HAYS, Kan. (KWCH) Doctor’s offices and hospitals aren’t immune from the economic impacts of COVID-19.
As the virus spreads, it has fewer people scheduling appointments.
In response to that, the federal COVID-19 stimulus packager or CARES Act is sending out a chunk of that money to community health centers.
Officials with MercyOne in Clinton have announced the implementation of visitor restrictions.(MGN Image)
“What it does is give us some stability going into the future because we’re not really sure what this looks like going forward as far as our operations,” said First Care Clinic CEO Bryan Brady. “We’ve had to close down our dental clinic, and we’ve seen probably, roughly a 50 percent drop in patient visits to the clinic, so that does create some uncertainty for us.”
First Care Clinic in Hays is one of 18 Kansas community health centers sharing in about $15 million to support their continued operation and response to COVID 19.
It’s part of $1.3 billion in the CARES Act to support community health centers, which provide comprehensive medical, dental and mental health services for underserved populations.
FCC CEO Bryan Brady said the $646,985 it got is also going to help them continue their day to day business, while preparing for the impact of COVID 19.
Part of that means launches telehealth services.
“That’s a pretty big investment for us because we hadn’t invested in that technology, and frankly, the insurance companies we’re paying for those types of services and for the most part, people could come to the doctor.” Brady said, “With the stay at home order, we need to offer our patients another avenue to access care that works in today’s environment.”

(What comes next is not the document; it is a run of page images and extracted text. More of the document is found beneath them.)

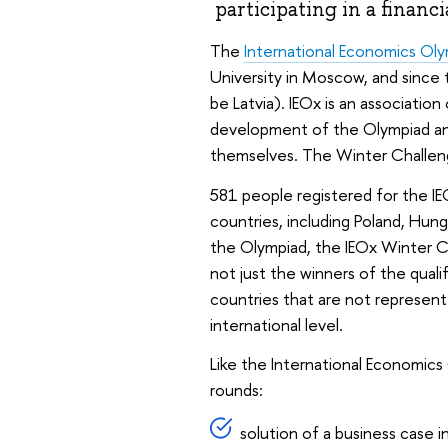
participating in a financi
The
International Economics Ol
University in Moscow, and since t
be Latvia). IEOx is an associatio
development of the Olympiad an
themselves. The Winter Challenge
581 people registered for the I
countries, including Poland, Hung
the Olympiad, the IEOx Winter C
not just the winners of the qual
countries that are not represent
international level.
Like the International Economic
rounds:
solution of a business case i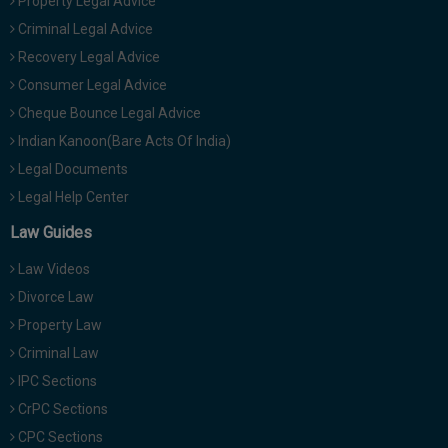
Property Legal Advice
Criminal Legal Advice
Recovery Legal Advice
Consumer Legal Advice
Cheque Bounce Legal Advice
Indian Kanoon(Bare Acts Of India)
Legal Documents
Legal Help Center
Law Guides
Law Videos
Divorce Law
Property Law
Criminal Law
IPC Sections
CrPC Sections
CPC Sections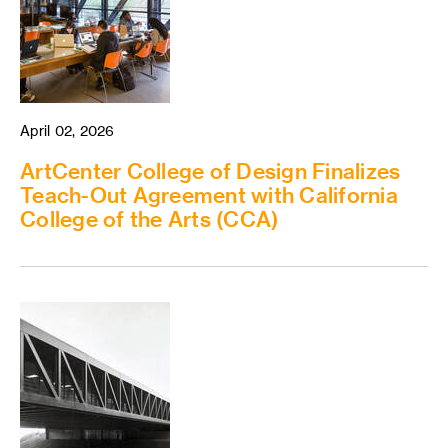
April 02, 2026
ArtCenter College of Design Finalizes
Teach-Out Agreement with California
College of the Arts (CCA)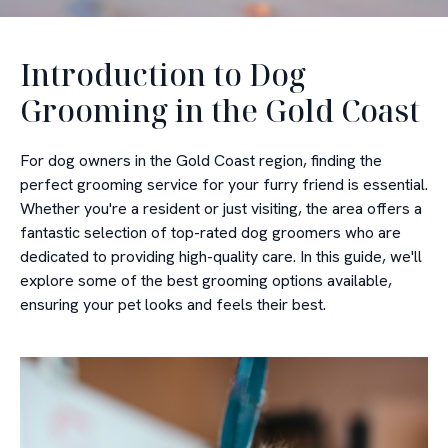
Introduction to Dog
Grooming in the Gold Coast
For dog owners in the Gold Coast region, finding the
perfect grooming service for your furry friend is essential.
Whether you're a resident or just visiting, the area offers a
fantastic selection of top-rated dog groomers who are
dedicated to providing high-quality care. In this guide, we'll
explore some of the best grooming options available,
ensuring your pet looks and feels their best.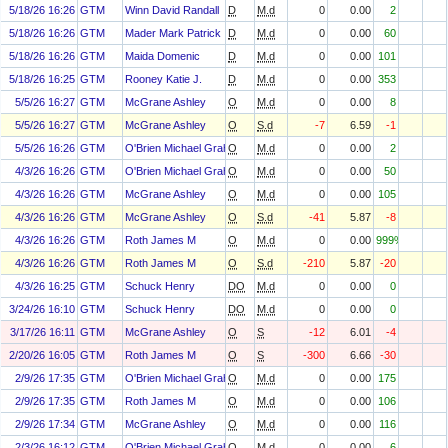
5/18/26 16:26
GTM
Winn David Randall
D
M.d
0
0.00
2
5/18/26 16:26
GTM
Mader Mark Patrick
D
M.d
0
0.00
60
5/18/26 16:26
GTM
Maida Domenic
D
M.d
0
0.00
101
5/18/26 16:25
GTM
Rooney Katie J.
D
M.d
0
0.00
353
5/5/26 16:27
GTM
McGrane Ashley
O
M.d
0
0.00
8
5/5/26 16:27
GTM
McGrane Ashley
O
S.d
-7
6.59
-1
5/5/26 16:26
GTM
O'Brien Michael Graham
O
M.d
0
0.00
2
4/3/26 16:26
GTM
O'Brien Michael Graham
O
M.d
0
0.00
50
4/3/26 16:26
GTM
McGrane Ashley
O
M.d
0
0.00
105
4/3/26 16:26
GTM
McGrane Ashley
O
S.d
-41
5.87
-8
4/3/26 16:26
GTM
Roth James M
O
M.d
0
0.00
999%
4/3/26 16:26
GTM
Roth James M
O
S.d
-210
5.87
-20
4/3/26 16:25
GTM
Schuck Henry
DO
M.d
0
0.00
0
3/24/26 16:10
GTM
Schuck Henry
DO
M.d
0
0.00
0
3/17/26 16:11
GTM
McGrane Ashley
O
S
-12
6.01
-4
2/20/26 16:05
GTM
Roth James M
O
S
-300
6.66
-30
2/9/26 17:35
GTM
O'Brien Michael Graham
O
M.d
0
0.00
175
2/9/26 17:35
GTM
Roth James M
O
M.d
0
0.00
106
2/9/26 17:34
GTM
McGrane Ashley
O
M.d
0
0.00
116
2/3/26 16:12
GTM
O'Brien Michael Graham
O
M.d
0
0.00
6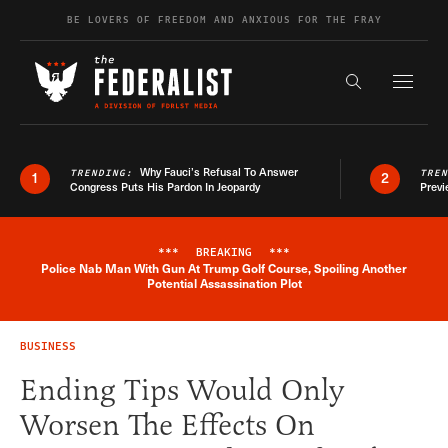
Skip to content
BE LOVERS OF FREEDOM AND ANXIOUS FOR THE FRAY
Exapnd F
Search the s
Why Fauci’s Refusal To Answer
TRENDING:
TRE
1
2
Congress Puts His Pardon In Jeopardy
Previ
***
BREAKING
***
Police Nab Man With Gun At Trump Golf Course, Spoiling Another
Breaking News Alert
Potential Assassination Plot
BUSINESS
Ending Tips Would Only
Worsen The Effects On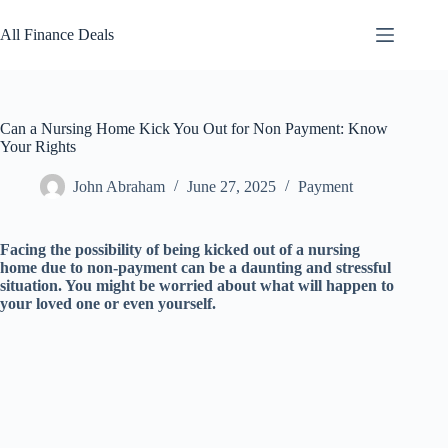
Skip
to
All Finance Deals
content
Can a Nursing Home Kick You Out for Non Payment: Know
Your Rights
John Abraham
June 27, 2025
Payment
Facing the possibility of being kicked out of a nursing
home due to non-payment can be a daunting and stressful
situation. You might be worried about what will happen to
your loved one or even yourself.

He went on to say, “We’ve completely closed the dental clinic, so we’re repurposing some of those staff in different jobs. One of the ways we’re doing that is with this telehealth platform we’re bringing up, what we’re finding out is there’s a lot of troubleshooting on the patients’ end to make their device work.”
In rural parts of Kansas, these providers said for some people, this is their primary point of access to care.

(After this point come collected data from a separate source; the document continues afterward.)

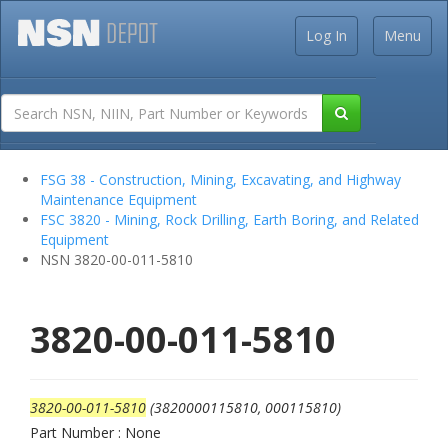
Log In
Menu
FSG 38 - Construction, Mining, Excavating, and Highway
Maintenance Equipment
FSC 3820 - Mining, Rock Drilling, Earth Boring, and Related
Equipment
NSN 3820-00-011-5810
3820-00-011-5810
3820-00-011-5810
(3820000115810, 000115810)
Part Number : None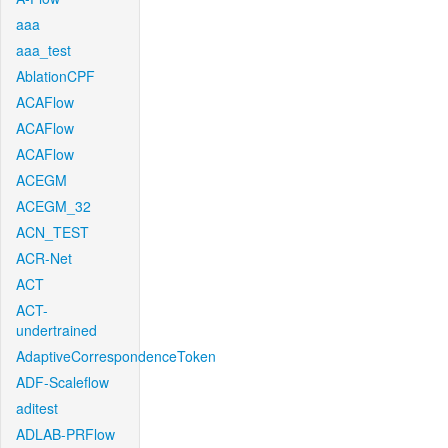
aaa
aaa_test
AblationCPF
ACAFlow
ACAFlow
ACAFlow
ACEGM
ACEGM_32
ACN_TEST
ACR-Net
ACT
ACT-
undertrained
AdaptiveCorrespondenceToken
ADF-Scaleflow
aditest
ADLAB-PRFlow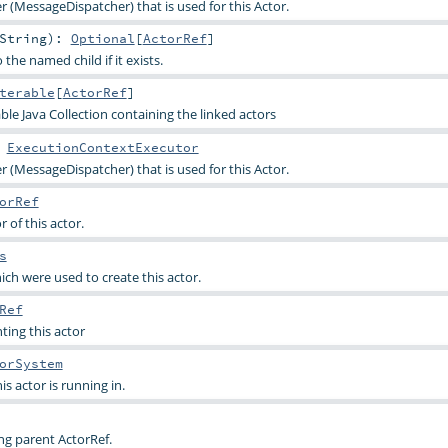
r (MessageDispatcher) that is used for this Actor.
String
)
:
Optional
[
ActorRef
]
the named child if it exists.
terable
[
ActorRef
]
le Java Collection containing the linked actors
:
ExecutionContextExecutor
r (MessageDispatcher) that is used for this Actor.
orRef
 of this actor.
s
ich were used to create this actor.
Ref
ting this actor
orSystem
s actor is running in.
ng parent ActorRef.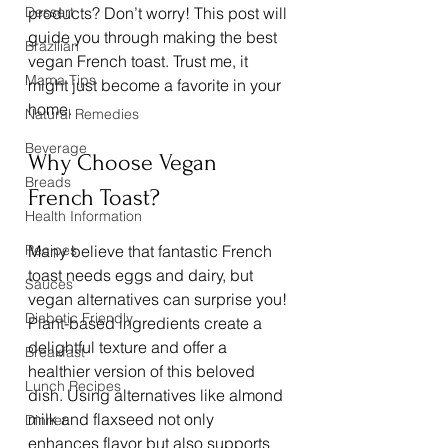
Dessert
products? Don’t worry! This post will 
guide you through making the best 
Brazilian
vegan French toast. Trust me, it 
Mama Tips
might just become a favorite in your 
home.
Natural Remedies
Beverage
Why Choose Vegan 
Breads
French Toast?
Health Information
Recipes
Many believe that fantastic French 
toast needs eggs and dairy, but 
Sauces
vegan alternatives can surprise you! 
Diabetic Friendly
Plant-based ingredients create a 
delightful texture and offer a 
Breakfast
healthier version of this beloved 
Lunch Recipes
dish. Using alternatives like almond 
milk and flaxseed not only 
Dinner
enhances flavor but also supports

“It’s huge that we maintain that access, and as we see on the news, the unemployment numbers climbing, we will probably see more of our patients that need our help because they lose their insurance or lost their income,” said Brady. “We want to make sure we’re here for them and continue to provide the high-quality care they’re used to.”

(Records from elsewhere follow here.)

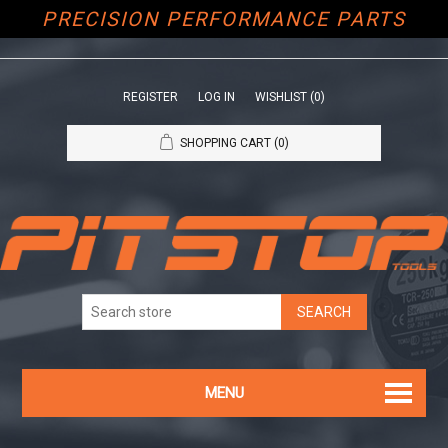
PRECISION PERFORMANCE PARTS
REGISTER
LOG IN
WISHLIST
(0)
SHOPPING CART
(0)
MENU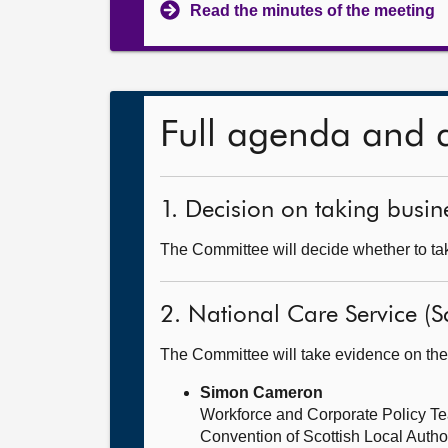
Read the minutes of the meeting
Full agenda and 
1. Decision on taking busine
The Committee will decide whether to tak
2. National Care Service (Sc
The Committee will take evidence on the
Simon Cameron
Workforce and Corporate Policy T
Convention of Scottish Local Auth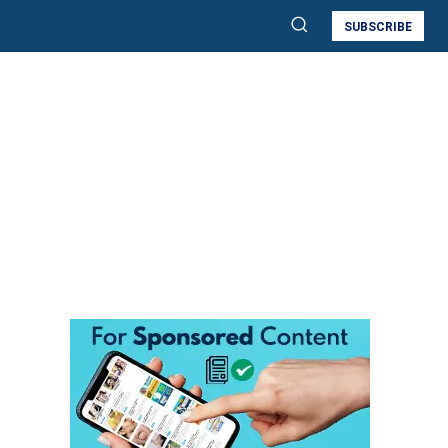
SUBSCRIBE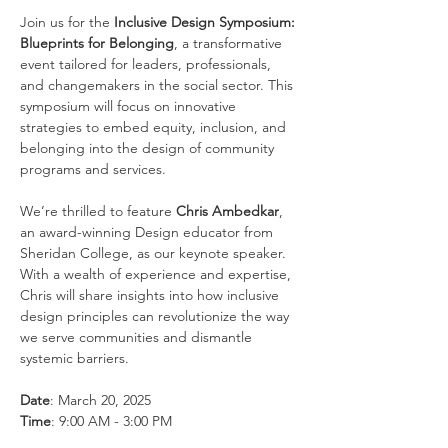
Join us for the 
Inclusive Design Symposium: 
Blueprints for Belonging
, a transformative 
event tailored for leaders, professionals, 
and changemakers in the social sector. This 
symposium will focus on innovative 
strategies to embed equity, inclusion, and 
belonging into the design of community 
programs and services.
We’re thrilled to feature 
Chris Ambedkar
, 
an award-winning Design educator from 
Sheridan College, as our keynote speaker. 
With a wealth of experience and expertise, 
Chris will share insights into how inclusive 
design principles can revolutionize the way 
we serve communities and dismantle 
systemic barriers.
Date
: March 20, 2025
Time
: 9:00 AM - 3:00 PM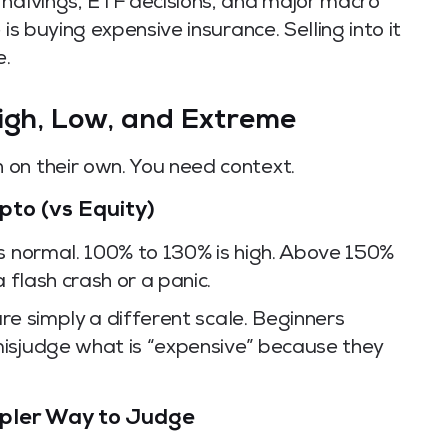
 halvings, ETF decisions, and major macro
is buying expensive insurance. Selling into it
e.
High, Low, and Extreme
on their own. You need context.
pto (vs Equity)
is normal. 100% to 130% is high. Above 150%
 flash crash or a panic.
are simply a different scale. Beginners
isjudge what is “expensive” because they
mpler Way to Judge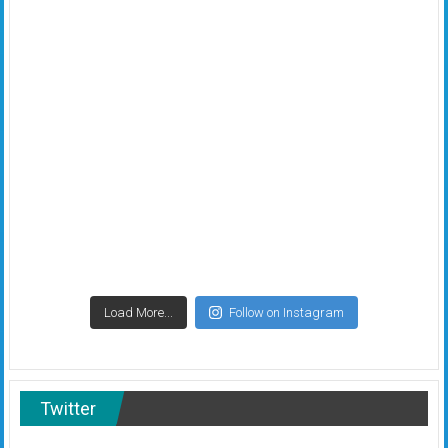
Load More...
Follow on Instagram
Twitter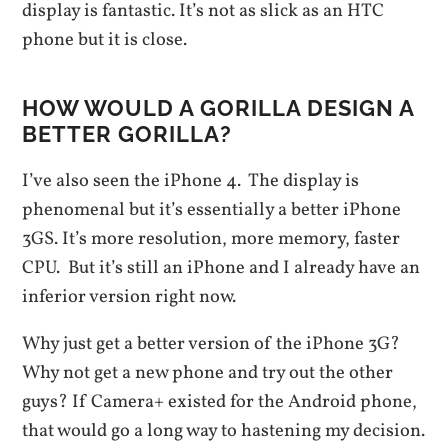
display is fantastic. It’s not as slick as an HTC
phone but it is close.
HOW WOULD A GORILLA DESIGN A
BETTER GORILLA?
I’ve also seen the iPhone 4. The display is
phenomenal but it’s essentially a better iPhone
3GS. It’s more resolution, more memory, faster
CPU. But it’s still an iPhone and I already have an
inferior version right now.
Why just get a better version of the iPhone 3G?
Why not get a new phone and try out the other
guys? If Camera+ existed for the Android phone,
that would go a long way to hastening my decision.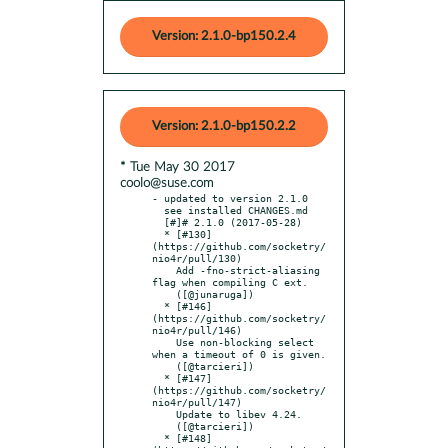
Version: 2.1.0-bp150.2.4
Version: 2.1.0-bp150.2.2
* Tue May 30 2017
coolo@suse.com
- updated to version 2.1.0

  see installed CHANGES.md

  [#]# 2.1.0 (2017-05-28)

  * [#130]
(https://github.com/socketry/
nio4r/pull/130)

    Add -fno-strict-aliasing 
flag when compiling C ext.

    ([@junaruga])

  * [#146]
(https://github.com/socketry/
nio4r/pull/146)

    Use non-blocking select 
when a timeout of 0 is given.

    ([@tarcieri])

  * [#147]
(https://github.com/socketry/
nio4r/pull/147)

    Update to libev 4.24.

    ([@tarcieri])

  * [#148]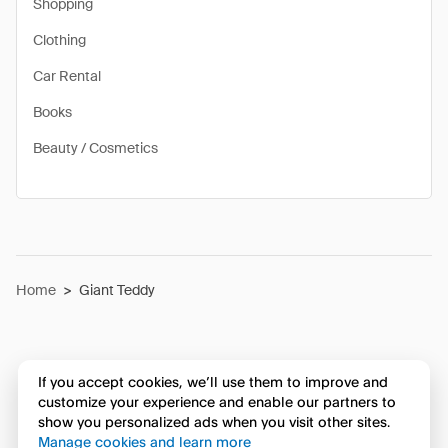
Shopping
Clothing
Car Rental
Books
Beauty / Cosmetics
Home
>
Giant Teddy
If you accept cookies, we’ll use them to improve and
customize your experience and enable our partners to
show you personalized ads when you visit other sites.
Manage cookies and learn more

Community Health Center in Cowley County was another of the recipients.
Its CEO David Brazil said in a statement:
“This funding will significantly support our health center and community in responding to COVID-19 over the next year.
It supports the detection of coronavirus (SARSCoV2) and/or the prevention, diagnosis, and treatment of coronavirus disease, including maintaining or increasing health center capacity and staffing levels during the related public health emergency, as outlined in the Coronavirus Aid, Relief, and Economic Security (CARES) Act.”
Brazil added this would allow them to purchase protective equipment and testing supplies.
These grants also come when Kansas is seeing more medical and social assistance workers file for unemployment. Kansas Department of Labor data shows of initial claims made last week, about 14 percent or a little more than 6,400 of the applications came from people who worked in those industries.